Par une ordonnance n° 2302569/2-3 du 25 septembre 2024, le vice-président de la 2ème section du tribunal administratif de Paris a rejeté la demande de M. B comme manifestement irrecevable.
Procédure devant la Cour :
Par une requête enregistrée le 21 novembre 2024, M. B, représenté par
Me Pitti-Metzker, doit être regardé comme demandant à la Cour :
1°) d'annuler cette ordonnance du 25 septembre 2024 ;
2°) d'annuler la décision implicite de la maire de Paris refusant sa réintégration.
Il soutient qu'il est apte à la reprise de ses fonctions en qualité d'inspecteur de sécurité VTT.
Par une décision du 29 novembre 2024, la présidente de la cour administrative d'appel de Paris a désigné Mme Bories, présidente assesseure à la 2ème chambre, à l'effet d'exercer les
pouvoirs prévus aux 1° à 7° et au dernier alinéa de l'article R. 222-1 du code de justice administrative.
Vu les autres pièces du dossier.
Vu le code de justice administrative.
Considérant ce qui suit :
1. Aux termes de l'article R. 222-1 du code de justice administrative : " () les présidents de formation de jugement des tribunaux et des cours et les magistrats ayant une ancienneté minimale de deux ans ou ayant atteint au moins le grade de premier conseiller désignés à cet effet par le président de leur juridiction peuvent, par ordonnance : () 4° Rejeter les requêtes manifestement irrecevables, lorsque la juridiction n'est pas tenue d'inviter leur auteur à les régulariser ou qu'elles n'ont pas été régularisées à l'expiration du délai imparti par une demande en ce sens ; () ".
2. Par un courrier du 4 novembre 2022, reçu le 10 novembre 2022, M. B a
demandé à la maire de Paris de le réintégrer " au sein des services de la ville de Paris ", " dans le corps des inspecteurs de sécurité ". M. B demande l'annulation de la décision implicite de rejet née du silence gardé sur cette demande.

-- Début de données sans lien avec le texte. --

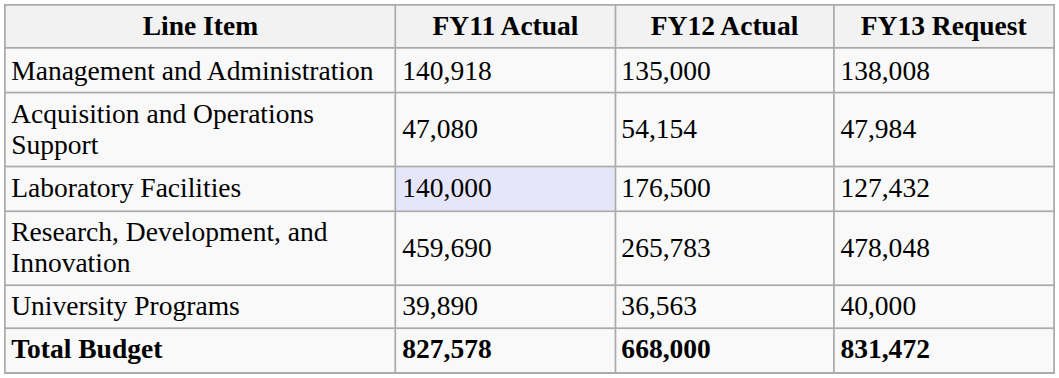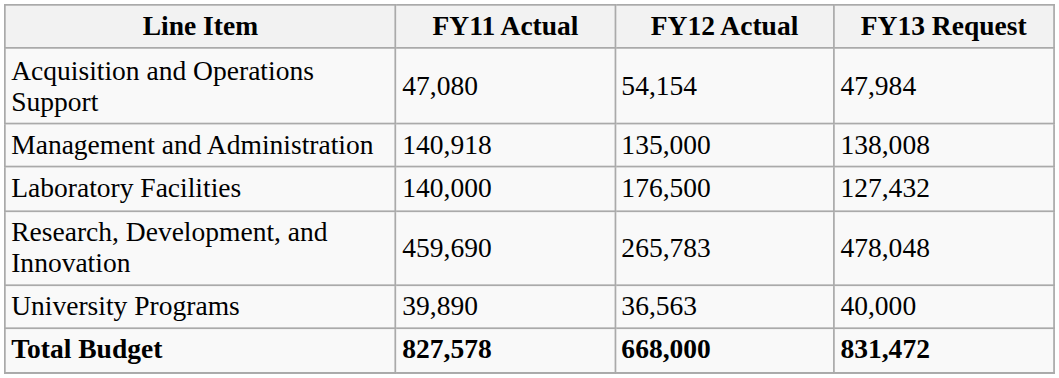rows swapped: Management and Administration <-> Acquisition and Operations Support
Laboratory Facilities | FY11 Actual: lavender background -> no background
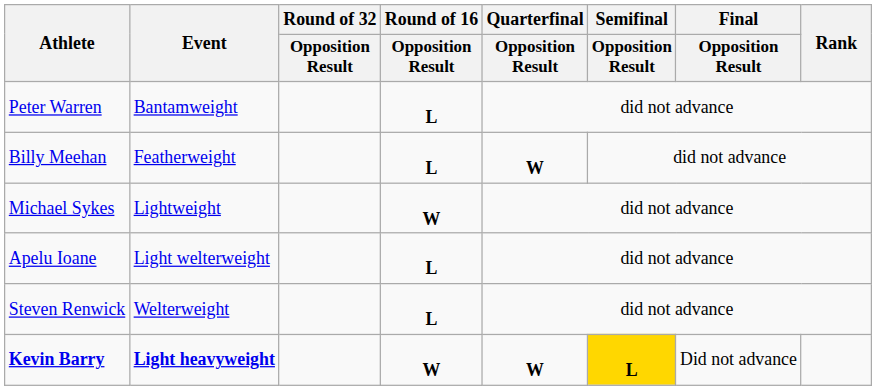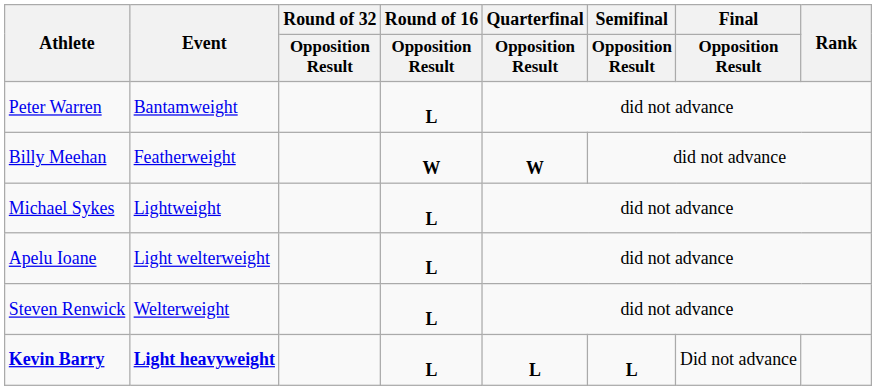Billy Meehan | Round of 16 / Opposition Result: L -> W
Michael Sykes | Round of 16 / Opposition Result: W -> L
Kevin Barry | Round of 16 / Opposition Result: W -> L
Kevin Barry | Quarterfinal / Opposition Result: W -> L
Kevin Barry | Semifinal / Opposition Result: gold background -> no background
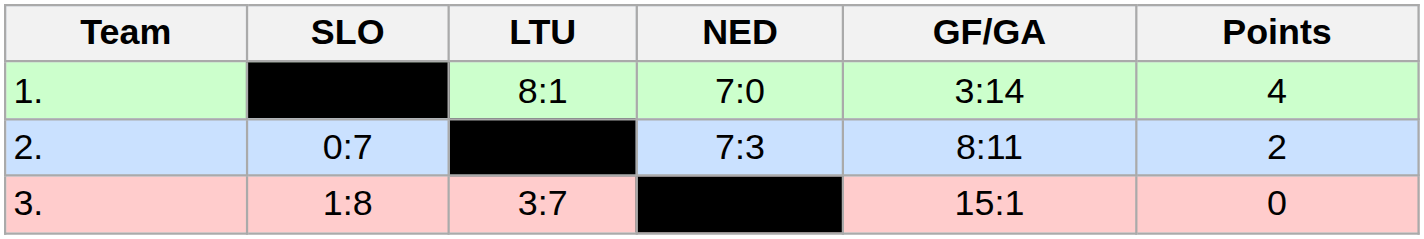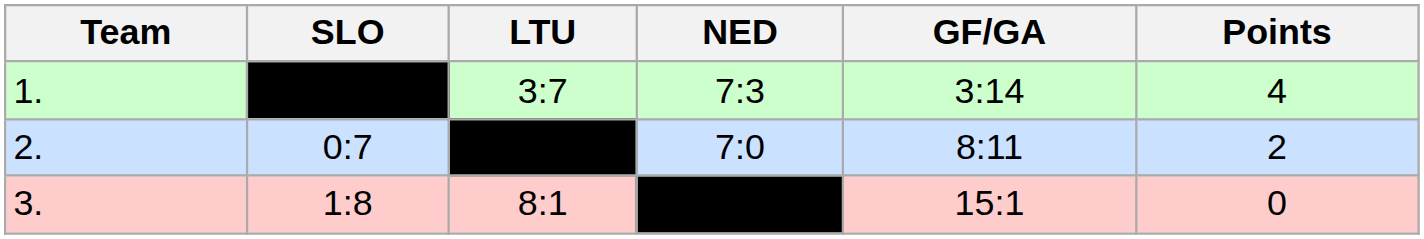1. | LTU: 8:1 -> 3:7
1. | NED: 7:0 -> 7:3
2. | NED: 7:3 -> 7:0
3. | LTU: 3:7 -> 8:1
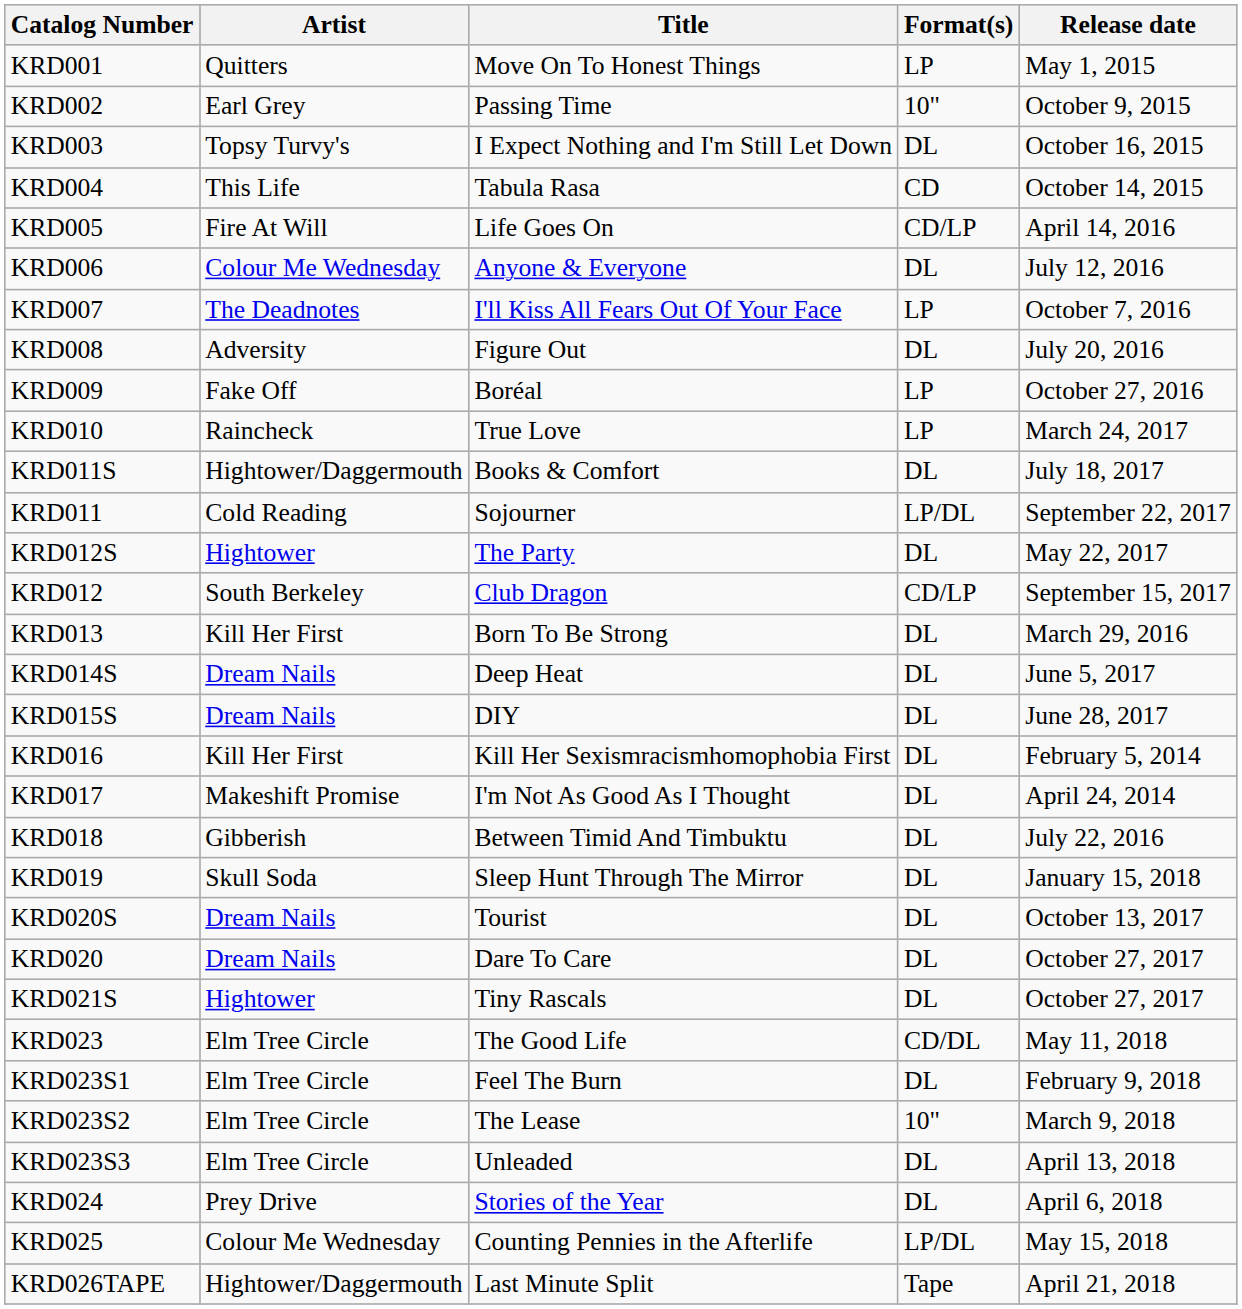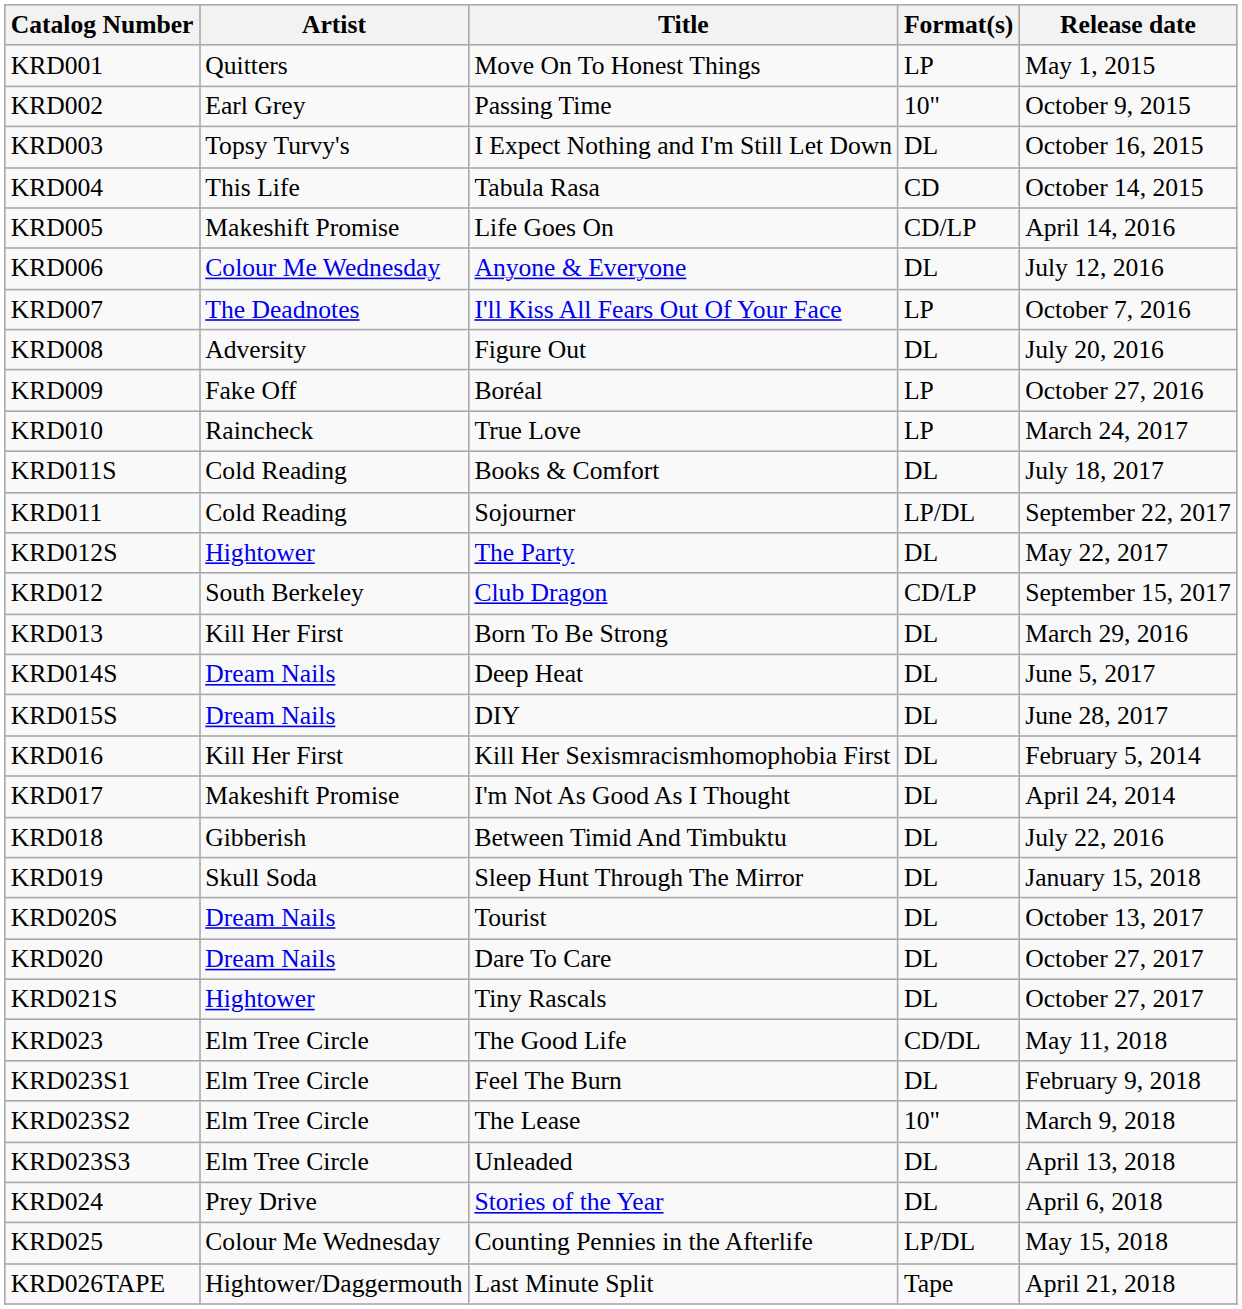KRD005 | Artist: Fire At Will -> Makeshift Promise
KRD011S | Artist: Hightower/Daggermouth -> Cold Reading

3. Il ressort toutefois des pièces du dossier, et notamment d'une décision d'affectation et d'un arrêté collectif de reclassement produits par la maire devant le premier juge, que
M. B est affecté depuis le 8 novembre 2018, en qualité d'inspecteur chef de sécurité, à la brigade " mission accompagnement protection " (MAP) de la police municipale, qui relève des services de la ville de Paris. Dans ces conditions, c'est à bon droit que le vice-président de la 2ème section du tribunal administratif de Paris a estimé que la requête présentée par M. B, qui n'était pas dirigée contre une décision refusant de l'affecter dans un autre service que celui de la MAP, était sans objet et devait, en application des dispositions précitées du 4° de l'article
R. 222-1 du code de justice administrative, être rejetée.
4. Il résulte de ce qui précède que la requête de M. B doit être rejetée.
ORDONNE:
Article 1er : La requête de M. B est rejetée.
Article 2 : La présente ordonnance sera notifiée à M. A B.
Copie en sera adressée à la ville de Paris.
Fait à Paris le 27 janvier 2025.
La présidente assesseure de la 2ème chambre
de la cour administrative d'appel de Paris,
C. BORIES
La République mande et ordonne au préfet de la région Île-de-France, préfet de Paris, en ce qui le concerne ou à tous commissaires de justice à ce requis en ce qui concerne les voies de droit commun contre les parties privées, de pourvoir à l'exécution de la présente décision.